◆ WHAT IS NEEDED
Every entry should come back exactly as written, minus the pictures.

◆ DATA SUPPLIED
● ● ●
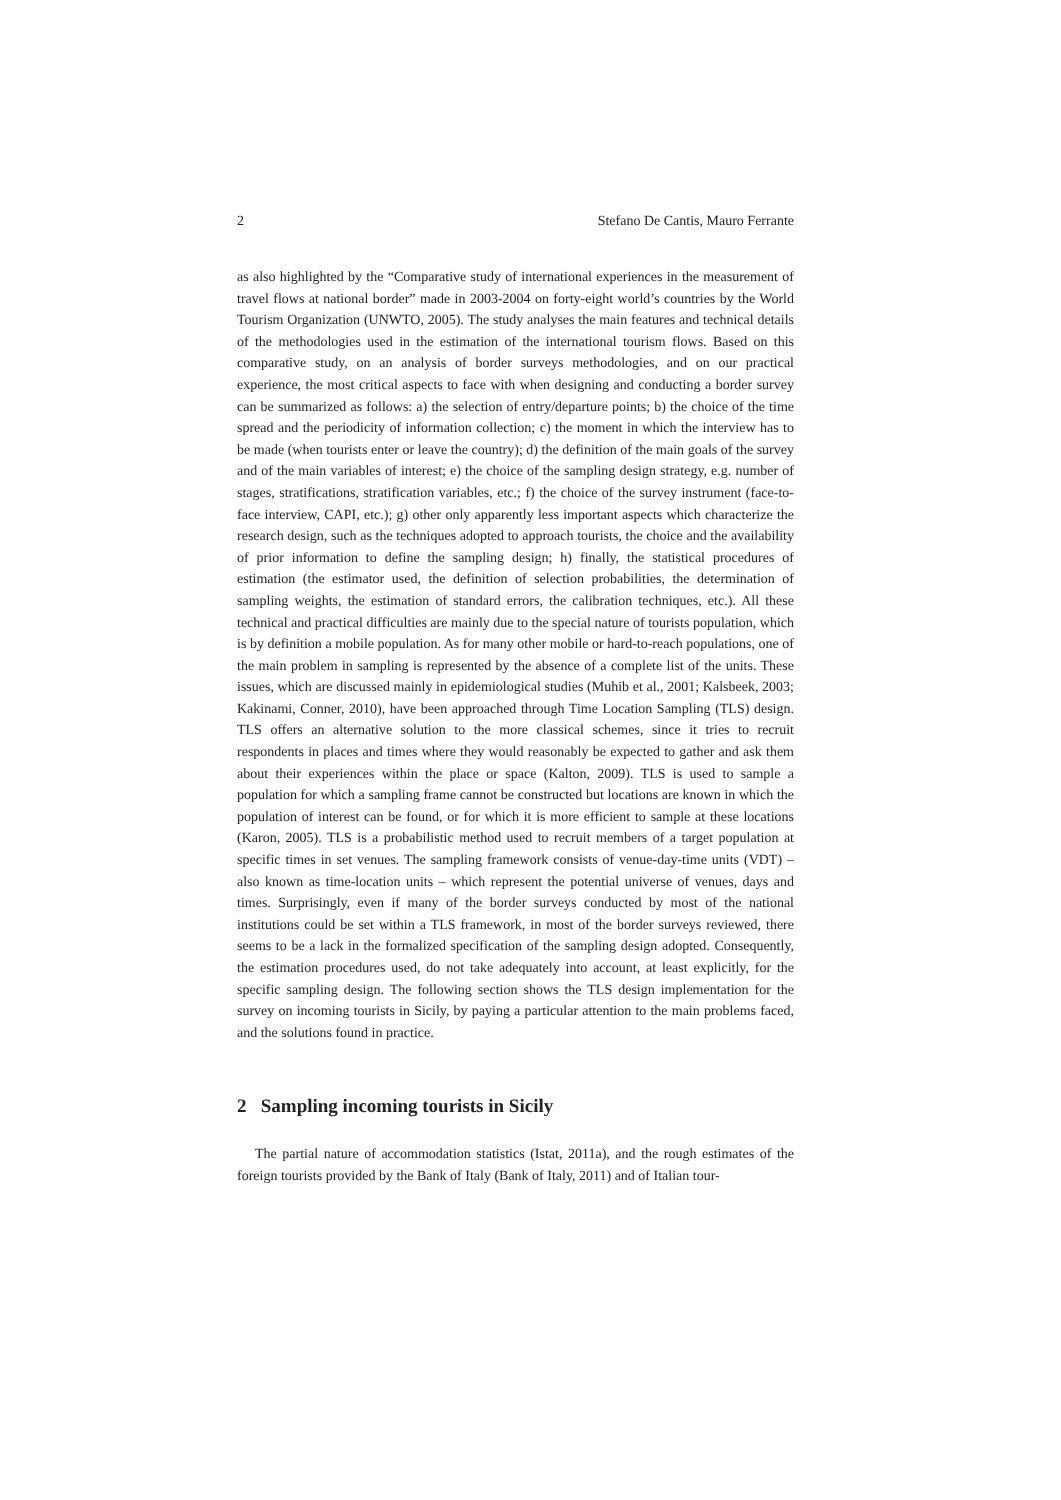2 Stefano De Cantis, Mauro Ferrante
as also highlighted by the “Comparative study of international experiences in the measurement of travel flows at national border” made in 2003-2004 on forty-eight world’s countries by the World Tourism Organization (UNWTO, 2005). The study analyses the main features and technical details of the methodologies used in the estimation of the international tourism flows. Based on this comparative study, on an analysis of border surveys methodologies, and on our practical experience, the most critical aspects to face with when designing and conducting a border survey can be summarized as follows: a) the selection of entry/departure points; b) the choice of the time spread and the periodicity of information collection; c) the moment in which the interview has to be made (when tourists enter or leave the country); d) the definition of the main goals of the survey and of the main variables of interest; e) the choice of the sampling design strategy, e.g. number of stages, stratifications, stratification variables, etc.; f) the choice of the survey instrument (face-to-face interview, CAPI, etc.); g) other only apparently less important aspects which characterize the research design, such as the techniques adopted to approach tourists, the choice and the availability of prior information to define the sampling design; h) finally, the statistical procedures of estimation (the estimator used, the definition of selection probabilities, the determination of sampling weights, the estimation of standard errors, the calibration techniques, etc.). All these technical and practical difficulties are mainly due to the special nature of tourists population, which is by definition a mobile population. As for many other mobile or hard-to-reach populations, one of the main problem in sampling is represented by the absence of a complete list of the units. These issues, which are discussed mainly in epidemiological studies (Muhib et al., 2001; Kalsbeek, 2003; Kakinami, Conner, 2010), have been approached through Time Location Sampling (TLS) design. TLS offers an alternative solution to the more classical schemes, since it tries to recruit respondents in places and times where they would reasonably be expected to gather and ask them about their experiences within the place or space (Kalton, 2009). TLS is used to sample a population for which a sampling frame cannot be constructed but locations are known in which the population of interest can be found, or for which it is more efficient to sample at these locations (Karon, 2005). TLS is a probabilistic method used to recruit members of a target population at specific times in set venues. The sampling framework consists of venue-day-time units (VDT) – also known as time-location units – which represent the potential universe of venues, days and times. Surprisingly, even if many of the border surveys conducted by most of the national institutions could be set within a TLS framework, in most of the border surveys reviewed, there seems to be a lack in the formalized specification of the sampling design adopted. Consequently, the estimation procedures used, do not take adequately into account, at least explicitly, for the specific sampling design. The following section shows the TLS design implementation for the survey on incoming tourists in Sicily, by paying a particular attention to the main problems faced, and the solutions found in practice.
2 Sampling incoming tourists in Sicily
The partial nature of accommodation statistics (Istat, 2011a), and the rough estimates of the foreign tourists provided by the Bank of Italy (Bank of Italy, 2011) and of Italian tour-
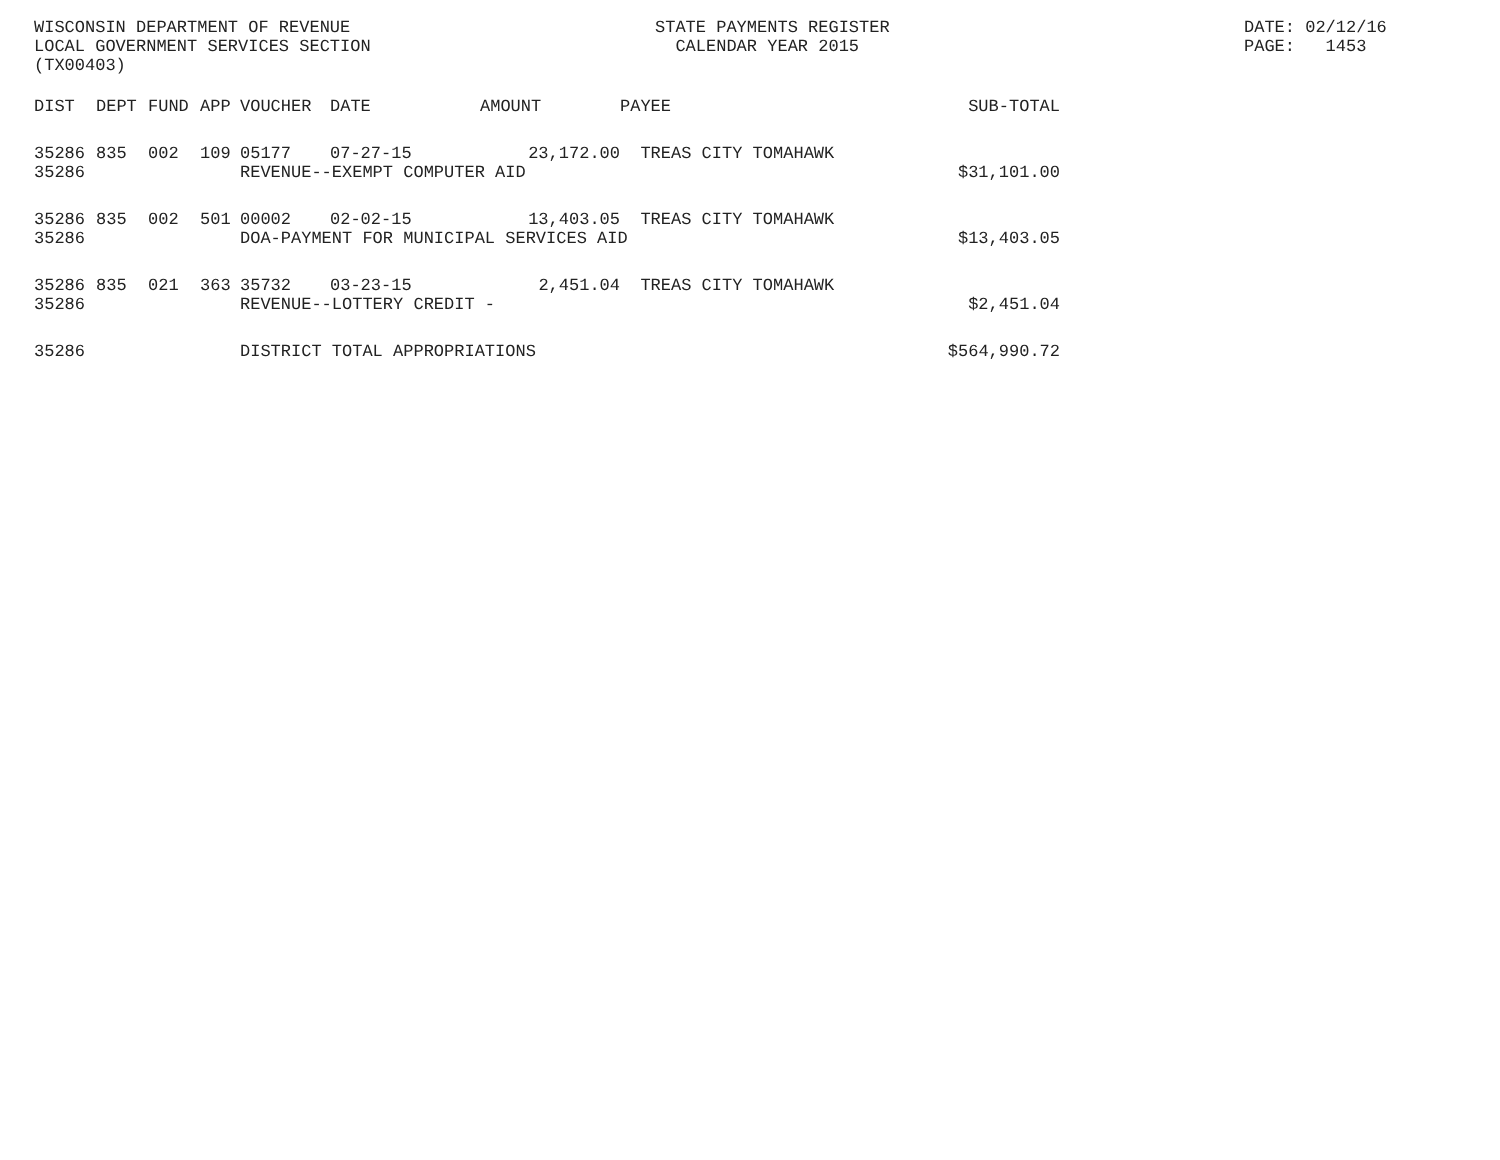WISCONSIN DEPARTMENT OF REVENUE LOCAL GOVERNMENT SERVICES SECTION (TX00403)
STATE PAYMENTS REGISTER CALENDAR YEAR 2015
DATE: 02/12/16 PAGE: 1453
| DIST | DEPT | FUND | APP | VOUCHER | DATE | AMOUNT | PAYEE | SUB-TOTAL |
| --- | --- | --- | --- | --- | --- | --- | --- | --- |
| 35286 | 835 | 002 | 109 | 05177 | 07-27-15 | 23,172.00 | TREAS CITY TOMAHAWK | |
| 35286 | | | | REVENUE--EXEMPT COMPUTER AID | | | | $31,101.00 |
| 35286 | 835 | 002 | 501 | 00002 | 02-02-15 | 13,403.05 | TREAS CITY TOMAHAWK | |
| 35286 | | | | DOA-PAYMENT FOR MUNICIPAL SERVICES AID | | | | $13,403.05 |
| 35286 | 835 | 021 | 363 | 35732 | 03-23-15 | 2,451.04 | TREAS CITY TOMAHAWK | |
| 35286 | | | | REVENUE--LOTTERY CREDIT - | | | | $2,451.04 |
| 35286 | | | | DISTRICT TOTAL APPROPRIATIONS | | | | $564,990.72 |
● ● ●
◆ WRITTEN ANSWER
2 Stefano De Cantis, Mauro Ferrante
as also highlighted by the “Comparative study of international experiences in the measurement of travel flows at national border” made in 2003-2004 on forty-eight world’s countries by the World Tourism Organization (UNWTO, 2005). The study analyses the main features and technical details of the methodologies used in the estimation of the international tourism flows. Based on this comparative study, on an analysis of border surveys methodologies, and on our practical experience, the most critical aspects to face with when designing and conducting a border survey can be summarized as follows: a) the selection of entry/departure points; b) the choice of the time spread and the periodicity of information collection; c) the moment in which the interview has to be made (when tourists enter or leave the country); d) the definition of the main goals of the survey and of the main variables of interest; e) the choice of the sampling design strategy, e.g. number of stages, stratifications, stratification variables, etc.; f) the choice of the survey instrument (face-to-face interview, CAPI, etc.); g) other only apparently less important aspects which characterize the research design, such as the techniques adopted to approach tourists, the choice and the availability of prior information to define the sampling design; h) finally, the statistical procedures of estimation (the estimator used, the definition of selection probabilities, the determination of sampling weights, the estimation of standard errors, the calibration techniques, etc.). All these technical and practical difficulties are mainly due to the special nature of tourists population, which is by definition a mobile population. As for many other mobile or hard-to-reach populations, one of the main problem in sampling is represented by the absence of a complete list of the units. These issues, which are discussed mainly in epidemiological studies (Muhib et al., 2001; Kalsbeek, 2003; Kakinami, Conner, 2010), have been approached through Time Location Sampling (TLS) design. TLS offers an alternative solution to the more classical schemes, since it tries to recruit respondents in places and times where they would reasonably be expected to gather and ask them about their experiences within the place or space (Kalton, 2009). TLS is used to sample a population for which a sampling frame cannot be constructed but locations are known in which the population of interest can be found, or for which it is more efficient to sample at these locations (Karon, 2005). TLS is a probabilistic method used to recruit members of a target population at specific times in set venues. The sampling framework consists of venue-day-time units (VDT) – also known as time-location units – which represent the potential universe of venues, days and times. Surprisingly, even if many of the border surveys conducted by most of the national institutions could be set within a TLS framework, in most of the border surveys reviewed, there seems to be a lack in the formalized specification of the sampling design adopted. Consequently, the estimation procedures used, do not take adequately into account, at least explicitly, for the specific sampling design. The following section shows the TLS design implementation for the survey on incoming tourists in Sicily, by paying a particular attention to the main problems faced, and the solutions found in practice.
2 Sampling incoming tourists in Sicily
The partial nature of accommodation statistics (Istat, 2011a), and the rough estimates of the foreign tourists provided by the Bank of Italy (Bank of Italy, 2011) and of Italian tour-
WISCONSIN DEPARTMENT OF REVENUE LOCAL GOVERNMENT SERVICES SECTION (TX00403)
STATE PAYMENTS REGISTER CALENDAR YEAR 2015
DATE: 02/12/16 PAGE: 1453
| DIST | DEPT | FUND | APP | VOUCHER | DATE | AMOUNT | PAYEE | SUB-TOTAL |
| --- | --- | --- | --- | --- | --- | --- | --- | --- |
| 35286 | 835 | 002 | 109 | 05177 | 07-27-15 | 23,172.00 | TREAS CITY TOMAHAWK | |
| 35286 | | | | REVENUE--EXEMPT COMPUTER AID | | | | $31,101.00 |
| 35286 | 835 | 002 | 501 | 00002 | 02-02-15 | 13,403.05 | TREAS CITY TOMAHAWK | |
| 35286 | | | | DOA-PAYMENT FOR MUNICIPAL SERVICES AID | | | | $13,403.05 |
| 35286 | 835 | 021 | 363 | 35732 | 03-23-15 | 2,451.04 | TREAS CITY TOMAHAWK | |
| 35286 | | | | REVENUE--LOTTERY CREDIT - | | | | $2,451.04 |
| 35286 | | | | DISTRICT TOTAL APPROPRIATIONS | | | | $564,990.72 |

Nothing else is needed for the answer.